PCC Southern Division
- Conference: Pacific Coast Conference
- South
- Record: 8–16 (5–7 PCC)
- Head coach: Wilbur Johns (7th season);
- Assistant coach: Bill Putnam
- Home arena: Men's Gym

= 1945–46 UCLA Bruins men's basketball team =

American college basketball season

The 1945–46 UCLA Bruins men's basketball team represented the University of California, Los Angeles during the 1945–46 NCAA basketball season and was a member of the Pacific Coast Conference. Led by seventh-year head coach Wilbur Johns, the Bruins finished 8–16 overall and placed third in the PCC southern division with a record of 5–7.

==Previous season==

The Bruins finished the regular season with a record of 12–12 and won the PCC southern division for the first time with a record of 3–1.

==Schedule==

| Date time, TV | Rank^{#} | Opponent^{#} | Result | Record | Site city, state |
Regular Season
| December 4, 1945* |  | Carroll Shamrocks | L 31–34 | 0–1 | Men's Gym Los Angeles, CA |
| December 7, 1945* |  | Long Beach ATC | W 44–41 | 1–1 | Men's Gym Los Angeles, CA |
| December 8, 1945* |  | Pepperdine | L 37–47 | 1–2 | Men's Gym Los Angeles, CA |
| December 11, 1945* |  | at Santa Ana Army Air Base | L 25–38 | 1–3 | Santa Ana, CA |
| December 14, 1945* |  | at San Diego Naval TC | L 31–36 | 1–4 | San Diego, CA |
| December 15, 1945* |  | at San Diego Dons | L 34–38 | 1–5 | San Diego, CA |
| December 18, 1945* |  | at Camp Ross | L 33–47 | 1–6 |  |
| December 21, 1945* |  | Caltech | W 33–9 | 2–6 | Men's Gym Los Angeles, CA |
| December 22, 1945* |  | St.
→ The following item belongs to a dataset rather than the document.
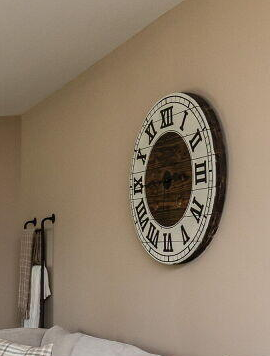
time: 2:44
Mary's Pre-Flight | L 30–44 | 2–7 | Men's Gym Los Angeles, CA |
| December 28, 1945* |  | 20th Century Fox | L 40–45 | 2–8 | Men's Gym Los Angeles, CA |
| December 30, 1945* |  | Camp Ross | L 49–67 | 2–9 | Men's Gym Los Angeles, CA |
| January 4, 1946 |  | at California | L 33–45 | 2–10 (0–1) | Men's Gym Berkeley, CA |
| January 5, 1946 |  | at California | L 35–37 | 2–11 (0–2) | Men's Gym Berkeley, CA |
| January 11, 1946 |  | at USC | L 33–43 | 2–12 (0–3) | Shrine Auditorium Los Angeles, CA |
| January 12, 1946 |  | USC | L 40–45 | 2–13 (0–4) | Men's Gym Los Angeles, CA |
| January 18, 1946 |  | at Stanford | W 35–18 | 3–13 (1–4) | Stanford Pavilion Stanford, CA |
| January 19, 1946 |  | at Stanford | W 41–29 | 4–13 (2–4) | Stanford Pavilion Stanford, CA |
| January 23, 1946* |  | Long Beach Proctors | W 49–29 | 5–13 (3–4) | Men's Gym Los Angeles, CA |
| February 1, 1946 |  | California | L 37–50 | 5–14 (2–5) | Men's Gym Los Angeles, CA |
| February 2, 1946 |  | California | L 25–49 | 5–15 (2–6) | Men's Gym Los Angeles, CA |
| February 8, 1946 |  | Stanford | W 39–26 | 6–15 (3–6) | Men's Gym Los Angeles, CA |
| February 9, 1946 |  | Stanford | W 47–20 | 7–15 (4–6) | Men's Gym Los Angeles, CA |
| February 15, 1946 |  | USC | W 45–35 | 8–15 (5–6) | Shrine Auditorium Los Angeles, CA |
| February 16, 1946 |  | USC | L 43–60 | 8–16 (5–7) | Men's Gym Los Angeles, CA |
*Non-conference game. ^{#}Rankings from AP Poll. (#) Tournament seedings in parentheses. All times are in Pacific Time.